A February district court ruling may help the EPA—at least a little bit—when it threw out a Bush decision that had eliminated a decades-old policy protecting streams from the spoils of mountaintop mining. The word “spoil” refers to the broken rock coming from drilling, blasting, or bulldozing mountaintops that is moved to valleys and streams. A few days before Bush left office, his administration removed the buffer zone around streams to keep the toxic spoil from waterways. The Interior Department admitted that it didn’t consider the Endangered Species Act impacts when it made the 2008 decision to allow pollutants in the streams.

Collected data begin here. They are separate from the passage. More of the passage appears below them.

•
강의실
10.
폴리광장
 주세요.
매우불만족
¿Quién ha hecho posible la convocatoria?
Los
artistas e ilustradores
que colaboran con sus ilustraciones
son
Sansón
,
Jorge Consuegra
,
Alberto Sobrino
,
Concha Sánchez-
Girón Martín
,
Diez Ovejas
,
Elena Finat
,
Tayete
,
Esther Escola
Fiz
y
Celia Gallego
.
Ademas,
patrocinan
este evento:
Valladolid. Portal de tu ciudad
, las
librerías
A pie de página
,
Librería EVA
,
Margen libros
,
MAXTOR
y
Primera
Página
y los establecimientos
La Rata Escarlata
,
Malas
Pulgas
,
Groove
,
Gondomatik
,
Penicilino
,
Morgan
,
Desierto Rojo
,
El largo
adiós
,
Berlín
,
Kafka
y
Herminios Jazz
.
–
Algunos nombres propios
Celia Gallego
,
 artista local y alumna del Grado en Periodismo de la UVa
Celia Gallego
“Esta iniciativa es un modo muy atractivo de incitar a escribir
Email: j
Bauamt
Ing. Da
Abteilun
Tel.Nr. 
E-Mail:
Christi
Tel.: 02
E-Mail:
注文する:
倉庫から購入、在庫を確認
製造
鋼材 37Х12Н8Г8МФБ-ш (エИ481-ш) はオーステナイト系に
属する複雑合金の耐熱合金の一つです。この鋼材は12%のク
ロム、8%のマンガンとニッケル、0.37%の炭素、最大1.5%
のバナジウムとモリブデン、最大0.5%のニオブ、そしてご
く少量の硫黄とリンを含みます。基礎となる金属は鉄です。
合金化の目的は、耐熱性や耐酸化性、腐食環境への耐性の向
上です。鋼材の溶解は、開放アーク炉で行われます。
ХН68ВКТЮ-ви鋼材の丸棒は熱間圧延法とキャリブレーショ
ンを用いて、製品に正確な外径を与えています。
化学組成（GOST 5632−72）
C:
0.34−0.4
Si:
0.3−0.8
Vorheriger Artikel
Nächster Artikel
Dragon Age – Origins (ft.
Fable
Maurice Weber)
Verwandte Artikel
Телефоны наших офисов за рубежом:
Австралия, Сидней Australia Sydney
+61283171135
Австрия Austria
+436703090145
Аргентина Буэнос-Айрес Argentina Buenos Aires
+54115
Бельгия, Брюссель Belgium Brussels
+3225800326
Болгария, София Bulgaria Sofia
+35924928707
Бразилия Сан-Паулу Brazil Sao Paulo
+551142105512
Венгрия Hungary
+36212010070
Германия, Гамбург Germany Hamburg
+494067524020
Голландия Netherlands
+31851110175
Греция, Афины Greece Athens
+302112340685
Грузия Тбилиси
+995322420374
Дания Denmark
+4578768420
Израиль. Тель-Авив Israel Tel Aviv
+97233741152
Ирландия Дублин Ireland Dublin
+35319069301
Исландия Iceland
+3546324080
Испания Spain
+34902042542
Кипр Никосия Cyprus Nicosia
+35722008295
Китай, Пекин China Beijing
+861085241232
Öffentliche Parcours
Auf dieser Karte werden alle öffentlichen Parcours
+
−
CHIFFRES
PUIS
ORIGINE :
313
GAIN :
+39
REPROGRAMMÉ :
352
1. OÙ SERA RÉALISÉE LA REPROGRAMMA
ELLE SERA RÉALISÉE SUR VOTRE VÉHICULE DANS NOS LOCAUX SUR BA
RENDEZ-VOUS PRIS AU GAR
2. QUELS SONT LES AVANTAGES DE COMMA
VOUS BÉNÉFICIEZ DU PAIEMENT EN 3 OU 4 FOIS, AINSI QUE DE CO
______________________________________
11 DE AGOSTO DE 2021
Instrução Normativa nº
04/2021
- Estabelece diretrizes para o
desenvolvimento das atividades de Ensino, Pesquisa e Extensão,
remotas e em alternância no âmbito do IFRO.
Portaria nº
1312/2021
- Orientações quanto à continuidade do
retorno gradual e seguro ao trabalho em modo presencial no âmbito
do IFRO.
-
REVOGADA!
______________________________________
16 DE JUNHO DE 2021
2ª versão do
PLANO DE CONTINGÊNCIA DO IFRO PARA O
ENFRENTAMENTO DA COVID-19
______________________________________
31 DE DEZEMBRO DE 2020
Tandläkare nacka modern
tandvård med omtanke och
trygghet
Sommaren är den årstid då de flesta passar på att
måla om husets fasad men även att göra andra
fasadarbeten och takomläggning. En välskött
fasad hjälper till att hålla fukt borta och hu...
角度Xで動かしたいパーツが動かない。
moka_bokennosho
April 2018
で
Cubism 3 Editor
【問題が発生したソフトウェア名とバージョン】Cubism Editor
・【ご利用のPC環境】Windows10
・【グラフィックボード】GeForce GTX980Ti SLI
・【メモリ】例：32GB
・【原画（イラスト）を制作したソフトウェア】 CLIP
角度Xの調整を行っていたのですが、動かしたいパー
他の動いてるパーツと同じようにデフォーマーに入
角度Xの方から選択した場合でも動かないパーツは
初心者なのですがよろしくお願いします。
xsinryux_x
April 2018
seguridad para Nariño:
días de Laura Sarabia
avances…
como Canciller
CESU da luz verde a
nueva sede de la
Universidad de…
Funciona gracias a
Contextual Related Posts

If coal advocates in the House pass a bill applying the Bush buffer zone to all states, the EPA won’t be able to protect water sources from “spoil. Even with Bush’s buffer zones overturned, regulators refuse to enforce the earlier buffer zone.  Other bills, both federal and state such as the Tennessee bill to outlaw mountaintop removal, could help the EPA.  Last year, the EPA also got a boost from the ruling that it could veto “dredge and fill” permits. The EPA’s rejection of a permit stopped one of the largest mountaintop removal mines in West Virginia history.

The EPA is also entering the fray of fracking. Although it cannot regulate most of the chemicals used in the process—the majority of them unknown—it has been allowed since 2005 to control, but not stop, the use of diesel in the process. Until mid-February, it had not done so, but it is now requiring permits for the use of diesel. At the same time that frackers insisted that they did not use diesel, they denounced the new EPA direction. The EPA also claims to be developing regulations about fracking on public lands.

While corporations like Duke Energy cost taxpayers in cleanup costs, they pay no taxes. A five-year study showed that 26 of these companies paid no federal corporate income taxes. During that time, Duke made a profit of over $9 billion but received $299 million in tax rebates while paying zero taxes.

Last Friday, the governor of West Virginia lifted the emergency, don’t-use-the-water order after 50 days of deprivation. Yet residents still smell the licorice odor that alerted them to the chemical in the first place. After 50 days, there is no more free drinking water, and many people are paying hundreds of dollars for the water necessary to flush the pipes. This is in just one area of the United States. In other areas, pipelines make water resources unusable, and fracking uses 3 to 8 million gallons of water per day that can’t be reused, even if the wells don’t further pollute groundwater.

The lack of water is a world-wide problem. Since 1990, half the rivers in China have disappeared; considering the greed of many leaders in the U.S., people may be willing to sell them our water, leaving us without necessary resources. This would be the mentality of people who believe “we have enough regulations,” as House Speaker John Boehner (R-OH) said after the recent West Virginia water debacle.

The United States is one of the countries that is overpumping its aquifers. The Ogallala Aquifer that supplies the central area of the United States that provides much of our food will be gone “in our lifetime,” according to the U.S. Department of Agriculture. Kansas is taking excessive water out of the High Plains Aquifer for corn and beef: 30 percent of the groundwater is gone, and another 39 percent will disappear in another 50 years with the current trend. Most of the rivers and creeks have dried up after 60 years of pumping.

Even chickens are polluting the nation’s waters. Maryland produces 1.5 billion pounds of poultry waste that goes into the Chesapeake Bay. Yet Gov. Martin O’Malley refuses to allow a $.05 tax per chicken to clean up their mess.

At this time, the majority of the world’s population lives within 31 miles of an endangered water source. Trade policies give corporations the right to claim “ownership” of water. By 2030, global demand for water will outstrip supply by 40 percent.

Right now, naysayers will claim that the drought in California is over and that the plentiful snowfall across the United States proves that we will have no water shortage. They’ll turn back to Sen. John McCain (R-AZ) thundering speeches about the weakness of President Obama’s leadership. These people won’t pay for their waste; their grandchildren will.